I still remember the Grapes of Wrath and that era and when the jobs are gone, when the unemployment is gone, when the 401 K funds are gone, when the homes are gone; then what?
All the programs thus far; all are geared toward those working and there is little or no assistance for the working poor and soon just the poor.
I am really concerned about this and pleased that the Word is getting out there for this to be a priority.

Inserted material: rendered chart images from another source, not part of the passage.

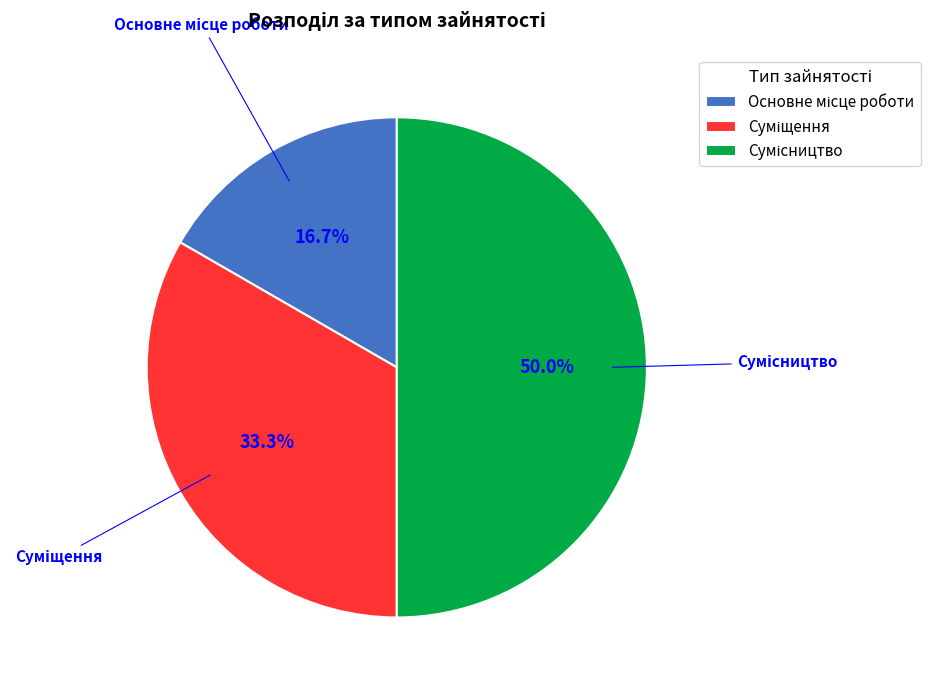

Which slice is the smallest?

Основне місце роботи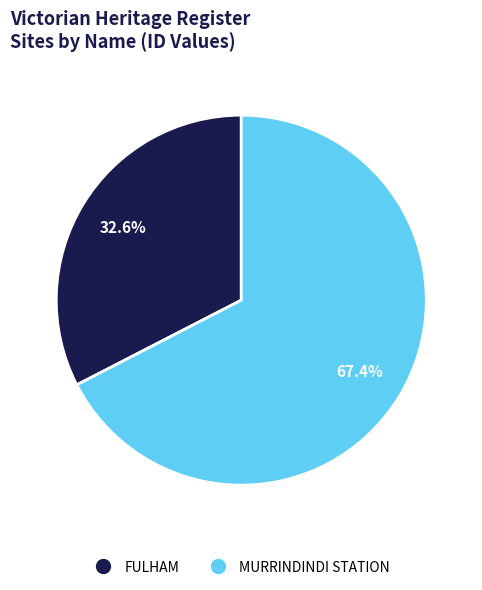

Rank the categories by value from lowest to highest.

FULHAM, MURRINDINDI STATION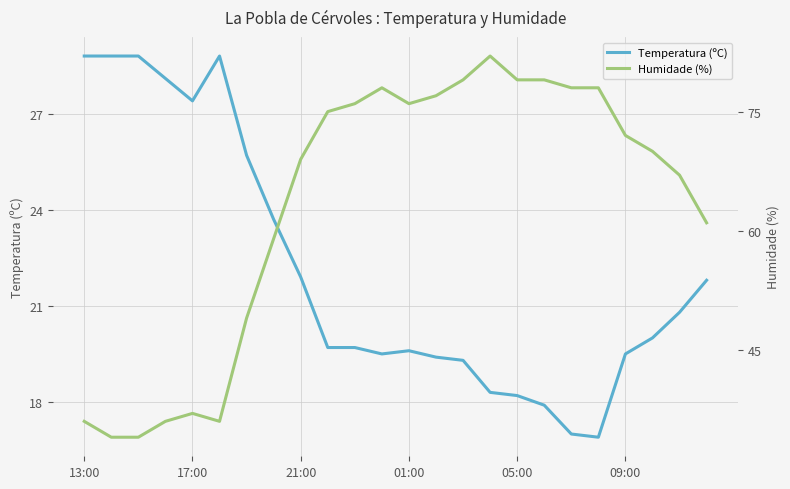

What is the spread (max minus min) of values at 13:00?

7.2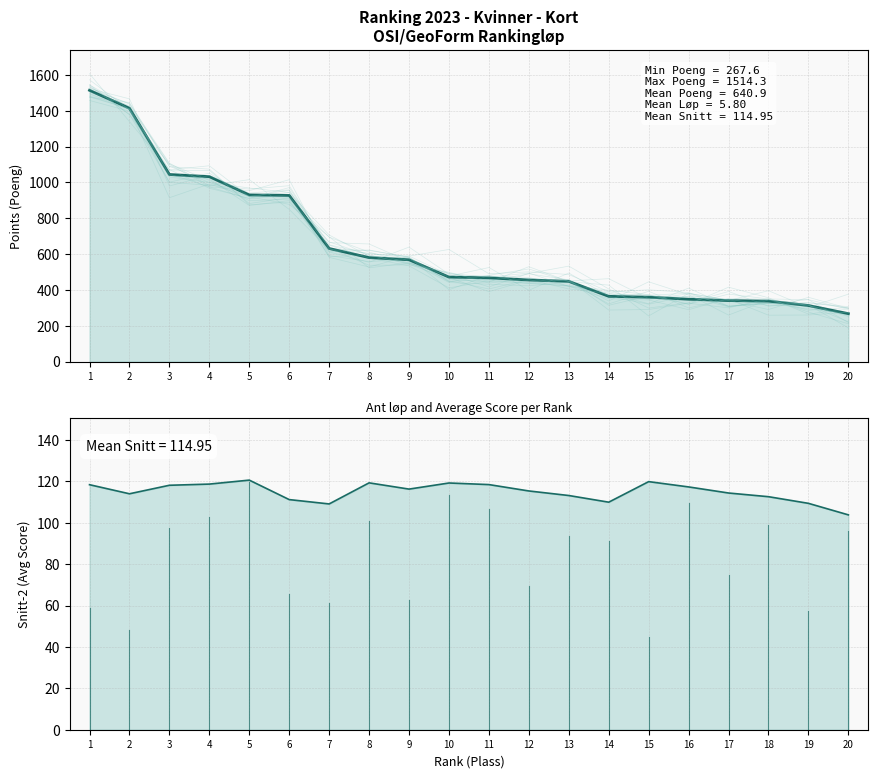

True or false: Poeng (line) has more than 1 points higher than both neighbors.

False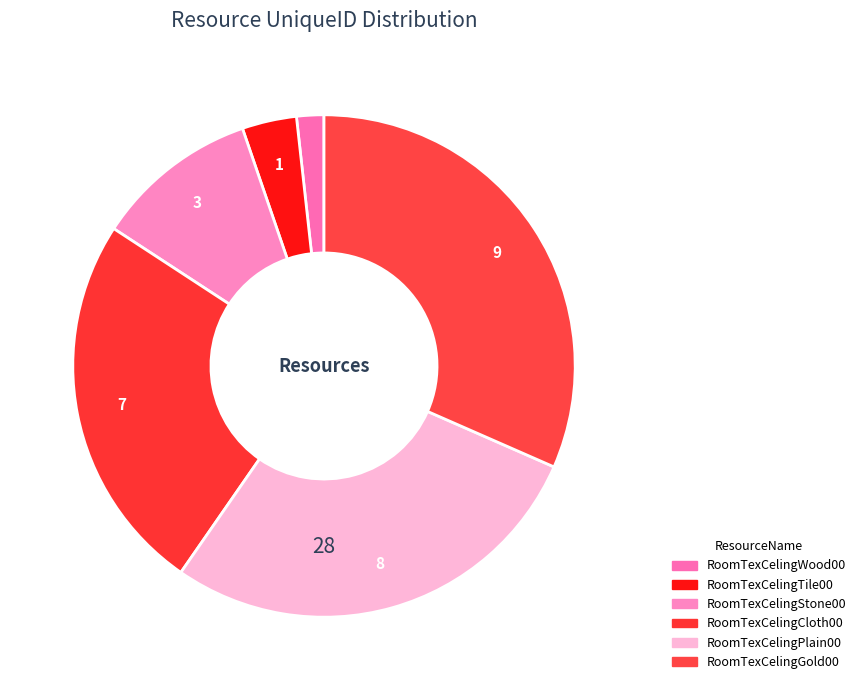

Do RoomTexCelingStone00 and RoomTexCelingWood00 together represent more than half of the pie?

No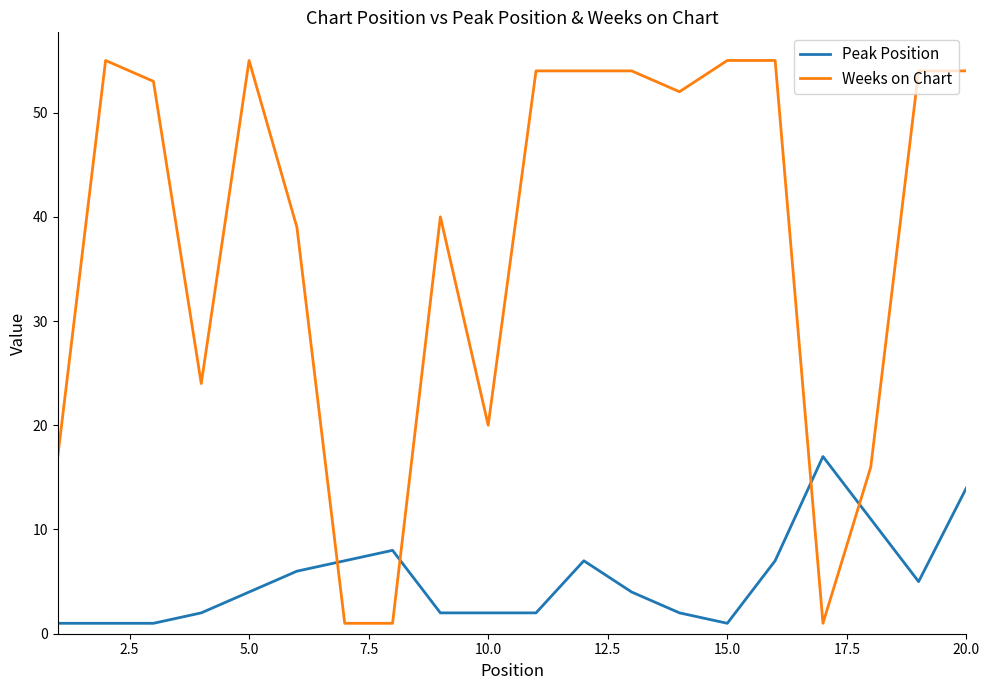

What is the difference between the maximum and minimum values in the Peak Position series?

16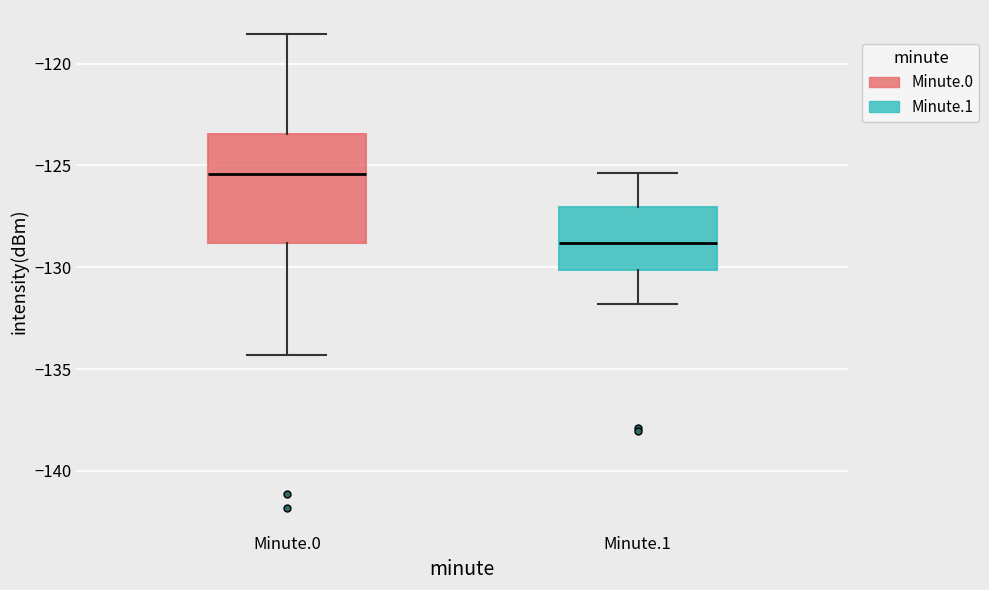

Which box's median line is the highest?

Minute.0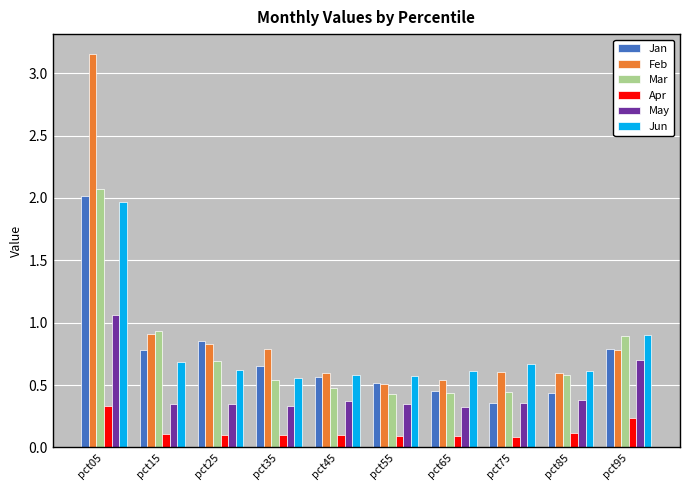

What is the sum of the Jun values at pct45 and pct65?

1.2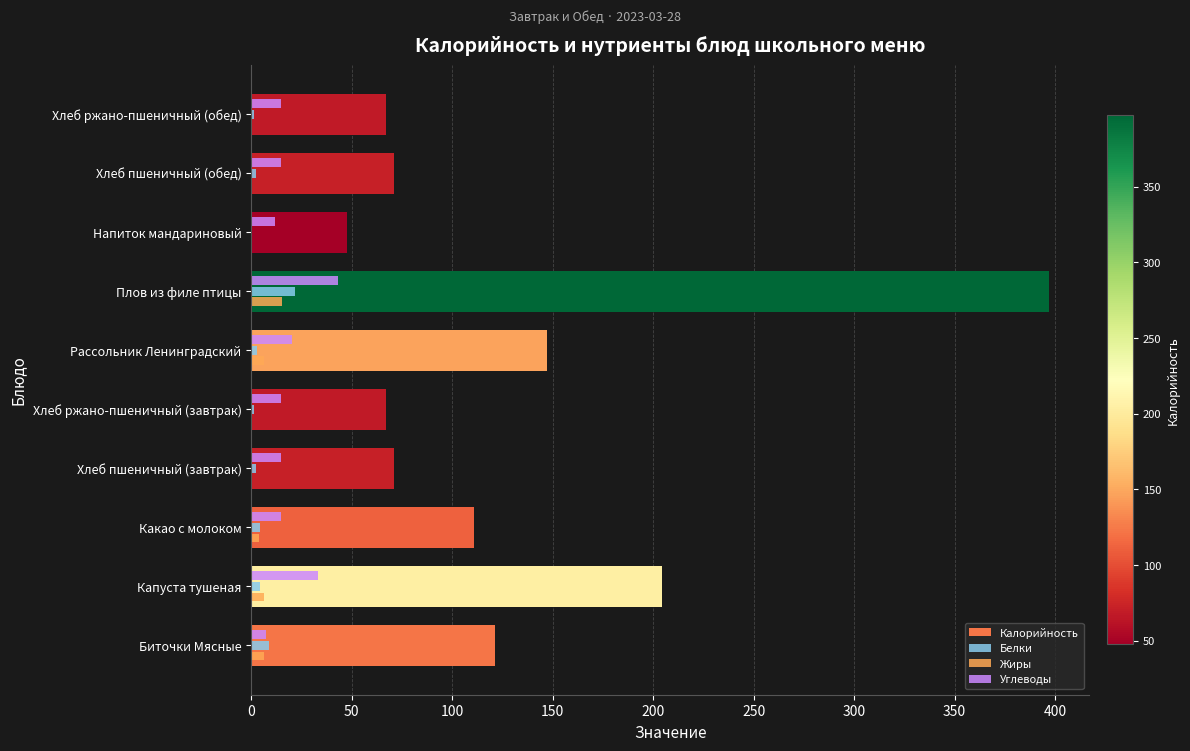

What is the minimum value shown in the chart?

47.6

Two Crows: I can appreciate your comments on the CEO's. Here last week we were in New Mexico and Colorado Springs for a Graduation and along the route we stopped at one of the tourist stops for a rest stop. I have always liked Minnetonka Mocassins and they were having a sale and so I stopped to look and I was astonished that the Minnetonka Mocassins that used to be made in Minnesota are not made in China. I was so saddened. My husband Glenn is from Iowa and Vanity Fair under-wear used to be made in a small town in Iowa and so were Maytag Washing Machines; now they are made in China. And these are just two companies. But you are right-on; where are the people out there to be consumers. We are becoming less and less able to purchase anything and WalMart keeps getting bigger all the time. WalMart reminds me of the company store; it is the only place that the working poor can afford to shop.ReplyDelete
Neena, if everybody paid their fair share of taxes (read Fat Cats), and if there were no caps on Social Security, we might just have enough money to take care of our needs. But "fair" is not yet in the American vocabulary. Maybe someday.ReplyDelete
I don't think we should be that surprised by Reich's statements -- recall that he was in Clinton's administration when Clinton 'triangulated' NAFTA through Congress. I believe that Reich wants to be mildly liberal but still wants to be invited to 'the right parties' -- and doesn't want to admit that the so-called 'free-trade' is merely a way to get rid of unions with a race-to-the-bottom type of wage structure. I'm always bemused by tenured college professors whom wax eloquent about the purported advantages of 'entreprenuers' (often another word for 'huckster') and against 'protectionism' from their priviledged perches in one of the MOST protected,secure positions of the low or middle income classes. I always wonder if these 'anti-protectionists' lock their car doors, or give out their ATM PIN number, or leave their wallets laying around? After all if 'protectionism' is bad, then it must be good to practice carelessness with abandon, oui? And isn't it "strange" how during the 1950's -- when we had plenty of tariffs and 90%+ maximum personal tax rates -- that our US economy thrived?ReplyDelete
I think that ANY economist that you see regularly in the mainstream media is NOT going to be a friend of the working class - - the gatekeepers won't allow that kind of exposure to socialist ideas. Rather, you need to look on the Internet -- Dean Baker is a good start, or Z-Net, etc. Remember that economics is a 'soft-science', the one that is (arguably) most influenced by the preconceptions of the individual practioner...
Welcome, Big Em. We're so afraid of that word "socialist", yet we have no fear of the word "capitalist". Yes, I remember the 50s very well. One breadwinner, stay-at-home moms, job security, good retirements--and strong unions. Even the southern, right-to-work states benefited from the reforms brought about by the unions, though they're mighty ungrateful, even today.ReplyDelete
I've been saying for years now that "deregulation" is going to be the death of us. And here we are.
You're right about the MSM economists--they take anybody's press releases and read them verbatim, without a thought in their heads about how much sense it makes.
Love your ideas about "protectionism". Right on!